Understanding GRU/LSTM layers parameter

Hi,

I think I understand but I wanted to check how the layers parameter works in LSTM and GRU. Am I correct in thinking that the layers parameter is effectively a short-hand repetition i.e.

for a univariate time series, and GRUs with a hidden state size 10

self.gru = nn.GRU(input_size=1,hidden_size=10,num_layers=2)

Is equivalent to:

self.gru1 = nn.GRU(input_size=1,hidden_size=10)
self.gru2 = nn.GRU(input_size=10,hidden_size=10)

I think that is what the documentation is saying.

Thanks,

Tim

For clarity the hidden size of 10 was picked at random, I think LSTM is similar but I only wrote up GRU as the example.

I’ll even take a yes or no answer so I know I should keep looking :slight_smile:

If anyone comes looking at this - someone just asked a similar question and got an answer they are the same:

@timdnewman Run the following code on a jupyter to see what nn.GRU() does :
You’ll see that the prints have the same values.

import torch
import torch.nn as nn

gru = nn.GRU(input_size=1,hidden_size=1,num_layers=2, bias=False)
gru_0 = nn.GRU(input_size=1,hidden_size=1,num_layers=1, bias=False)
gru_1 = nn.GRU(input_size=1,hidden_size=1,num_layers=1, bias=False)
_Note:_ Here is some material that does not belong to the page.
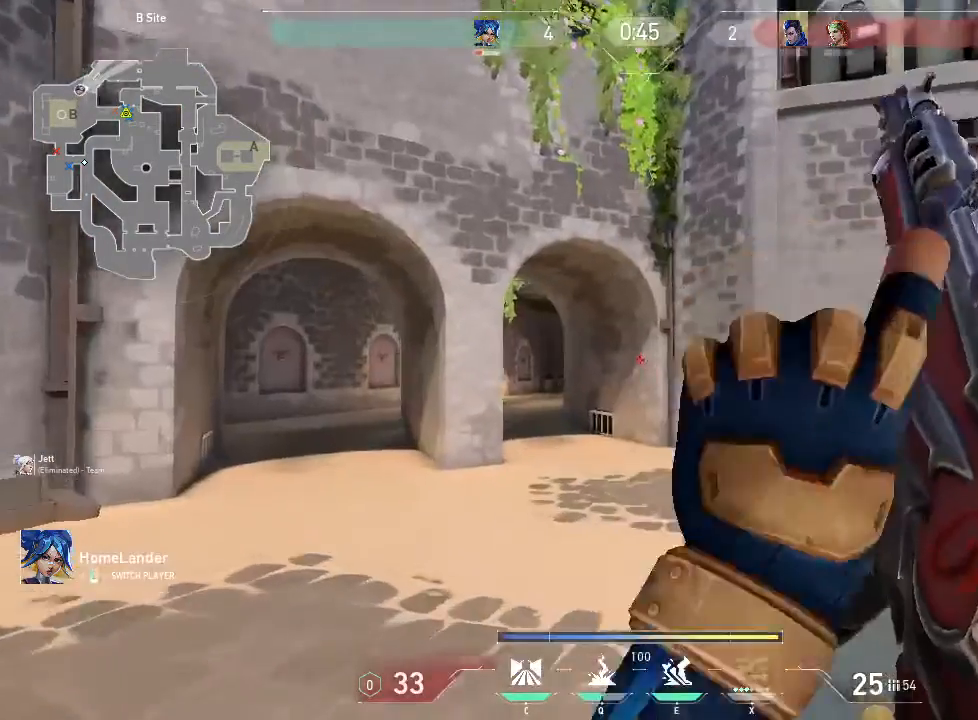
{"keys": ["e"], "mouse": [], "events": []}
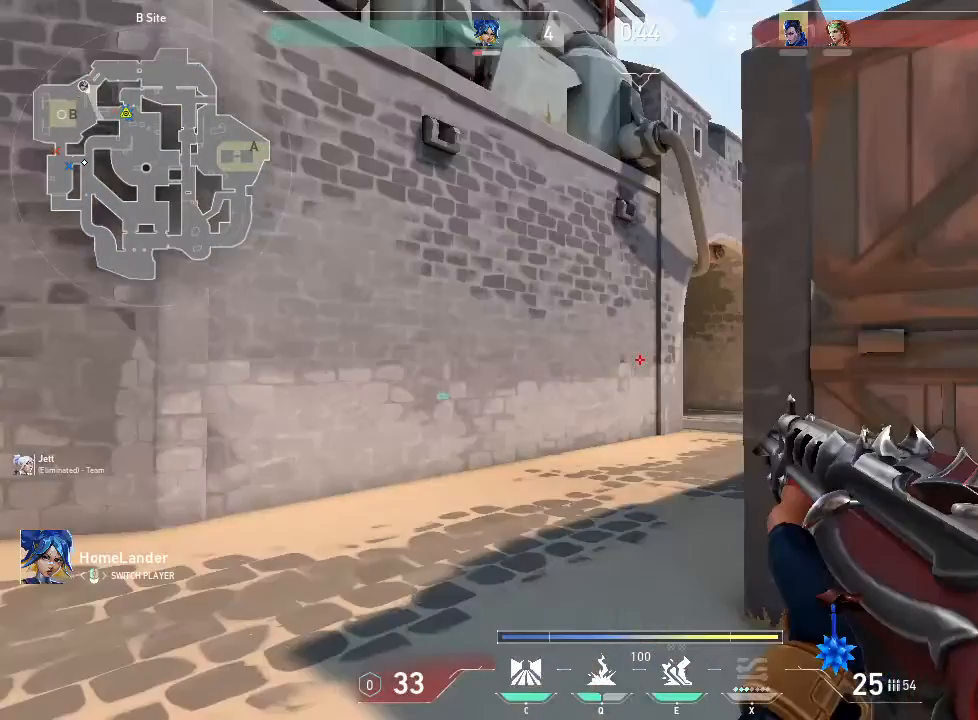
{"keys": ["e"], "mouse": [], "events": []}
#save the parameters of the gru. 
params = list(gru.named_parameters())

# Assign the weights to the other grus.
gru_0.weight_ih_l0 = params[0][1]
gru_0.weight_hh_l0 = params[1][1]
gru_1.weight_ih_l0 = params[2][1]
gru_1.weight_hh_l0 = params[3][1]


input_tensor = torch.tensor([[3.]])
_, hs = gru(input_tensor)
print(hs)

out0, h0 = gru_0(input_tensor)
out1, h1 = gru_1(out0)
print(out0, out1)
1 Like

Thanks! Although you’re about 3 hours too late :slight_smile:

I have marked you as the solution as that is definitive.

Do you know how to recommend an edit to the documentation? Something like this would clarify it a lot, or at least I think so.

@timdnewman. Thanks, a GRU check was in order for me. Regarding the docs, I have no idea, but if you find out do let me know haha.

Here is the method - but it is a sufficiently long-winded proces that I’ll probably just people search for this :grin:

1 Like